Correction: This article has been updated to show that the new annexation agreement would charge developers $2,308 per acre for fire protection and police services.
Modifications to a 30-year-old annexation agreement for the Banning Lewis Ranch property would eliminate several fees and ease other financial requirements thrust on developers.
Those requirements are often deemed too onerous for developers and have been blamed for the property's stagnation while development leapfrogs to Falcon.
Suggested changes to that agreement were published Thursday and city leaders will host several public meetings this month to workshop the changes.
The conversation on updating the annexation agreement was given new life in November when TischlerBise Inc., a national economic consulting firm, told the City Council that development in the area could generate $49 million in net revenue for the city while adding billions to its economy.
The property, spanning approximately 24,000 acres, shares about 40 different owners. It was annexed into the city in 1988 and was expected, at that time, to be home to 180,000 people.
Because of its size and potential impact, city planners drafting the annexation agreement went above and beyond their regular practices in ensuring future developers would build whatever new infrastructure the area needed or pay the city in lieu of the work. One estimate for that work exceeded $1 billion.
The new annexation agreement would eliminate off-site roadway fees and urban service extension fees, which would have charged developers for every square foot of their buildings.
Developer costs will also be reduced for the Banning Lewis Parkway, a major thoroughfare planned for the area, which will not need to be as robust as initially thought. Under the current agreement, developers are responsible for all of the parkway's costs, but the suggested changes would require them to build the road in accordance with a new master plan, which has not yet been created.
Initial plans also called for the construction of five fire stations and four police stations, all of which are to be paid for by developers. But suggested changes would charge owners a combined $2,308 per acre for fire protection and police services.
Changes to the agreement have been called shortsighted by some city leaders including Councilman Bill Murray, who has said he is uncomfortable altering the document based on projections for a fraction of the land.
The TischlerBise study was based on development projections for about a third of the ranch and Mayor John Suthers has said it's unreasonable to expect city staff to plan further ahead for such a large property.

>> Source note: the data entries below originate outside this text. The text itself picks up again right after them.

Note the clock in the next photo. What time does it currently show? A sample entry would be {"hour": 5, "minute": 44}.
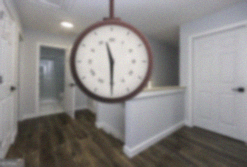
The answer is {"hour": 11, "minute": 30}
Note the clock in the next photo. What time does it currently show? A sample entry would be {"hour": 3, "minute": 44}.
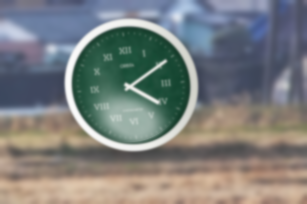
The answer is {"hour": 4, "minute": 10}
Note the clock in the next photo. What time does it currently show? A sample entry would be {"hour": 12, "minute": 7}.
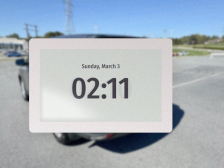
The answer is {"hour": 2, "minute": 11}
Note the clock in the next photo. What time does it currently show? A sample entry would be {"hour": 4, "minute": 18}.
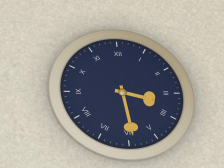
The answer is {"hour": 3, "minute": 29}
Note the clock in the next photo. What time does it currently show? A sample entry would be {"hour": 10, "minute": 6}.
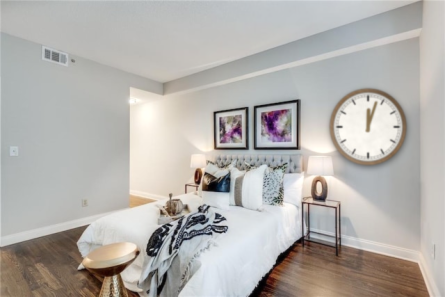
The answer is {"hour": 12, "minute": 3}
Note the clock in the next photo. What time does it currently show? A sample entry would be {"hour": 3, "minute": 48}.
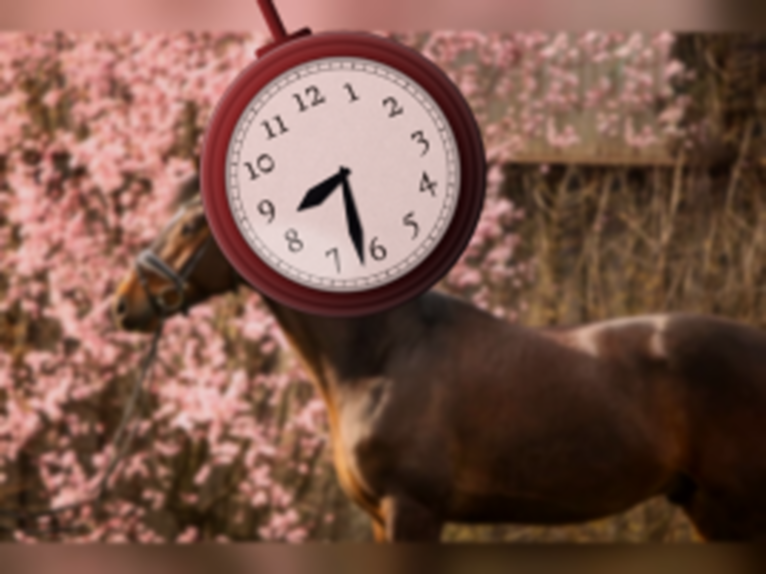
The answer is {"hour": 8, "minute": 32}
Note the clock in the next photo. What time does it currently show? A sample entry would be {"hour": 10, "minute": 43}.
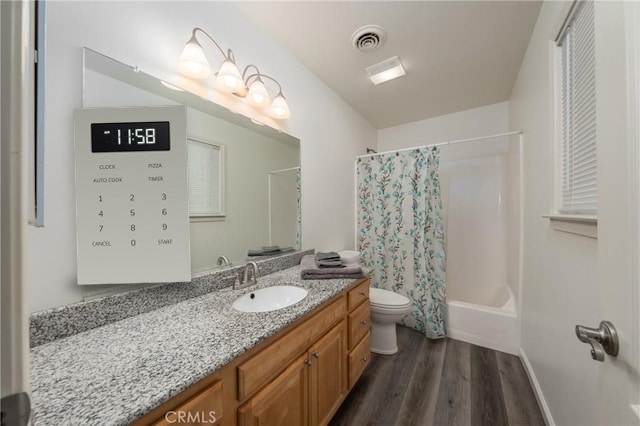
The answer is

Councilwoman Yolanda Avila has also said future development at the ranch would worsen the city's problem with sprawl and further strain its police and fire departments.

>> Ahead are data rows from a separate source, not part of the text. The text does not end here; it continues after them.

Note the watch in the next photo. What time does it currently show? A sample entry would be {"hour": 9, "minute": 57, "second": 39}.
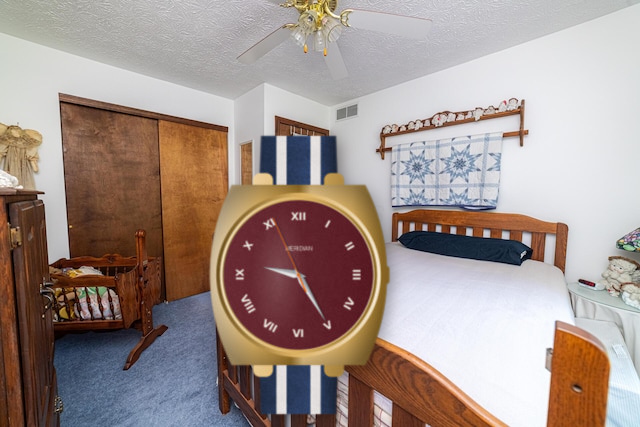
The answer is {"hour": 9, "minute": 24, "second": 56}
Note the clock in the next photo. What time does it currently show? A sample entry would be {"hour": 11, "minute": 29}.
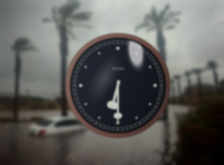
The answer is {"hour": 6, "minute": 30}
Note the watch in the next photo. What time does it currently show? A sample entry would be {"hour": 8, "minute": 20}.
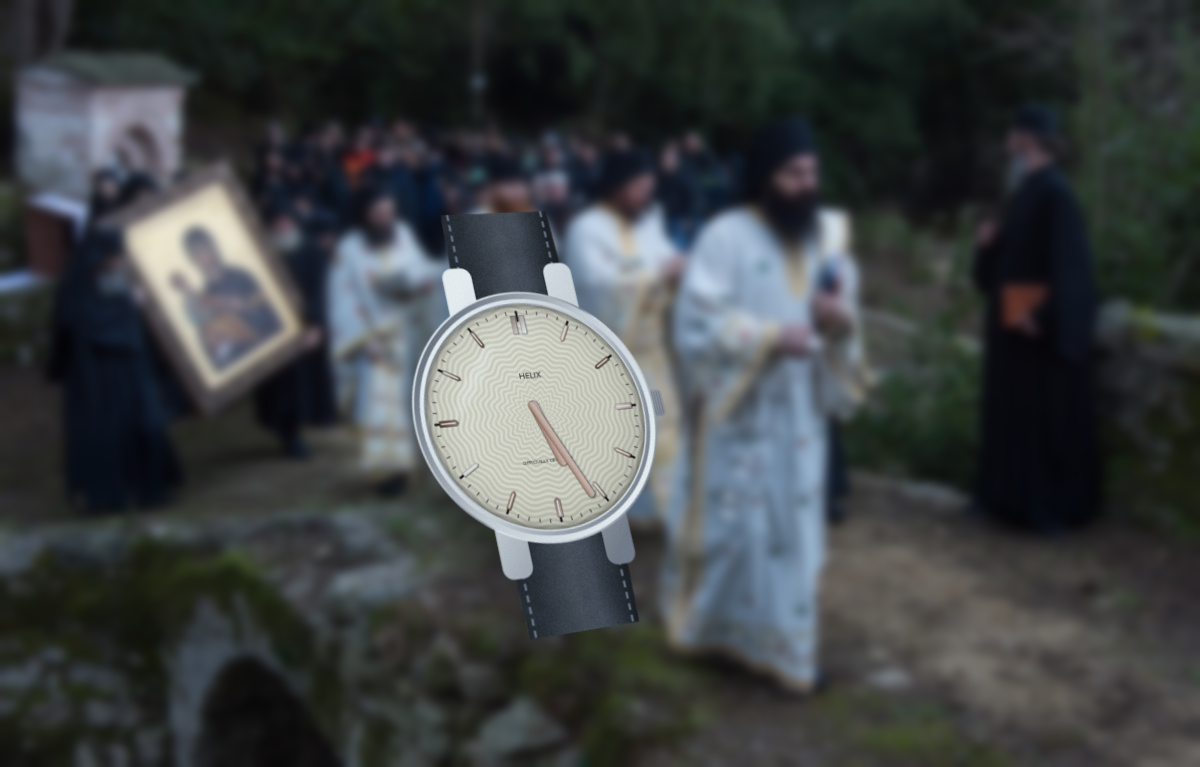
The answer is {"hour": 5, "minute": 26}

But Councilman Andy Pico, whose district includes much of the property, insists that changes to the agreement will still require developers to pay for any new infrastructure.
The council will hold a work session on the proposed changes at 3 p.m. Monday at City Hall, 107 N. Nevada Ave. A town hall meeting will be held Jan. 16 at the Colorado Springs City Auditorium, 221 E. Kiowa St.
The council is expected to vote whether to accept the new agreement in February.